What can we do about Workshop Remorse?

Workshop remorse

A workshop is arranged with the goal of solving a particular problem. Let’s say the problem is that the pages in a section of a website have become messy and need to be reorganised to improve the usability for visitors. The workshop uses a card sorting exercise to rearrange the existing pages and create a new structure. Everyone in the workshop accepts it and agrees the next steps.

Then… a few days after the workshop, some worries start to creep in. Things like, what if the changes affect our page search rankings, what if the changes make it harder for my customers to do what I want them to do, what if my manager doesn’t like the changes I agreed to.

That’s workshop remorse.

So then the emails start, emails that communicate those doubts and create little speed bumps. Shared among the group those worries multiply, and quickly people start to think of reasons why not to do what was they agreed at the workshop. The speed bumps grow into road blocks and everyone agrees that it would be better to wait some for seemingly connected thing to happen before we go back to solving this problem.

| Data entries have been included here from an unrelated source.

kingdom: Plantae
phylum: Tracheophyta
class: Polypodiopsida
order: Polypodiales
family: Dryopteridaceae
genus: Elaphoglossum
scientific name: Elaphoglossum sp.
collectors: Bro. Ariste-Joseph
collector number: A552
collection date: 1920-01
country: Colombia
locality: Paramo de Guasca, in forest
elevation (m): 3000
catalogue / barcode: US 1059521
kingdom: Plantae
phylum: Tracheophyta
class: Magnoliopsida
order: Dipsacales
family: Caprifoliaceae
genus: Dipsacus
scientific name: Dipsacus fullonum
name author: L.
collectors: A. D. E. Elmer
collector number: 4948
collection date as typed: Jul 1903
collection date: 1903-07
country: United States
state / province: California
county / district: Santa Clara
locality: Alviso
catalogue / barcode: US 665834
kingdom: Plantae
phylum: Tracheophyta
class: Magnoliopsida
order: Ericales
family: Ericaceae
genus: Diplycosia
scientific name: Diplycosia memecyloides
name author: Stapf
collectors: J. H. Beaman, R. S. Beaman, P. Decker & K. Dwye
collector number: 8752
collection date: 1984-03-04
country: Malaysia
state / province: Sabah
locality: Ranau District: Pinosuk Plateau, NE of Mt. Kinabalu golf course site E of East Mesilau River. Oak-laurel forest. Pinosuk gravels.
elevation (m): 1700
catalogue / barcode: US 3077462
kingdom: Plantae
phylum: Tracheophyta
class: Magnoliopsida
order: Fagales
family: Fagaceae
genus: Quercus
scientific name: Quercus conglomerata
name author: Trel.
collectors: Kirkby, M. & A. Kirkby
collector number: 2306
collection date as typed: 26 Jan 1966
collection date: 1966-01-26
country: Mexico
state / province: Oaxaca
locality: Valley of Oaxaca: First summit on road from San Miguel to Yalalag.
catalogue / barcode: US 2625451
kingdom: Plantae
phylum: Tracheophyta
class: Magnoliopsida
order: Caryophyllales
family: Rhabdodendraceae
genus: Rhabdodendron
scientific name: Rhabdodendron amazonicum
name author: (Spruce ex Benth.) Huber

That’s the impact of workshop remorse.

How can we tackle it?

Every workshop should be about creating a space that has psychological safety for those involved. They should feel safe to say things they wouldn’t normally allow themselves to.

Maybe a part of a workshop should be spent talking about fears, concerns, barriers, internal agendas and organisational politics to bring this remorse to the forefront before it happens. Talk about it and tackle it.

Let’s see if by making the organisational politics visible we can challenge it. There’s no blame, we are all victims of our organisational culture and all implicit in creating it, so let’s be open about it.

Let’s see if by admitting our fears and worries we can overcome them and take control of them rather than allowing them to impact the work we want to do. It’s fine to have fears, we’re all human.

Let’s see if by talking about internal agendas we can reach some shared objectives that help everyone achieve. It’s not a zero sum game. One person doesn’t have to lose in order for another to win. We can all win if we work together.

What could we do?

We could hold a ‘Confessions time’ as part of the workshop. Maybe people would feel like it’s ok to open up.

Someone who has been workshops like this before might say: “I’m concerned that we’ll do this exercise but it’ll take so long for us to make any positive changes that we’ll all lose our enthusiasm and it’ll feel like wasted effort.”

The person running the workshop might say: “My worry is that you all won’t trust in the process and will want to feel in control of what we produce rather than allowing what users want to guide us.”

One of the less confident people in the group might say: “I’m worried that my part of business will be under-represented and I won’t achieve what I’m supposed to.”

And so everyone starts to understand how everyone else is feeling.

Then we can get on with the card sorting, because actually the workshop isn’t really about organising pages on a website, it’s really about having a safe and inspiring place to work, it’s about how we can improve the organisation one step at a time, its’ about people working together to create something awesome.

Quality quantity discussions rather than iron triangles

Waterfall says Resource and Scope should be fixed and Time is the variable for delivering projects. Agile (or maybe Scrum) says Resource and Time is fixed and Scope is variable.

Nothing is fixed

Fixing resource is kind of nonsense when by ‘resource’ we mean people. People take days off, have good days and bad days, get more done on some days than others, so resource is constantly moving in both quantity and quality. In reality nothing is fixed.

Scope = quality

When we talk about Scope we’re really talking about the quality of the solution delivered. Sometimes, if the quality of solution required is too great for the fixed length of time then the quality (scope) is reduced to fit the fixed length of time.

Time = quantity

When we talk about fixing Time, such as in a two week sprint, we are really talking about the quantity of output, the amount of work that gets done.

Quality / quantity

This is why the Scope / Time discussion is really a quality / quantity discussion. If you reduce the Time available to work on a solution you have to reduce the Scope of what will be delivered. You can have it in one day and the solution will be good, or you can have it in one week and the solution will be better, or you can have it in a month and the solution will be the best. Sometimes ‘good’ is good enough, and sometimes ‘good’ is all you have time for, but by fixing Time (and so fixing quantity) you limit the ability to deliver the best solutions.

Perhaps allowing the team to decide what quality of solution needs to be delivered, and how long that solution will take to build sets them up to do great work rather than doing just what they can fit into an arbitrary length of time.

Transparency because…

…stuff gets lost in hand over.
…sharing work creates faster feedback.
…communicating openly builds trust.
…responsibility and accountability are everyone’s responsibility.
…planning is easier when done in context.
…opportunities for convergence are essential.
…generalists learn together.
…course corrections happen faster.
…team culture should be nailed to the wall.
…decision making involves everyone.
…knowledge is power, and everyone should have the power.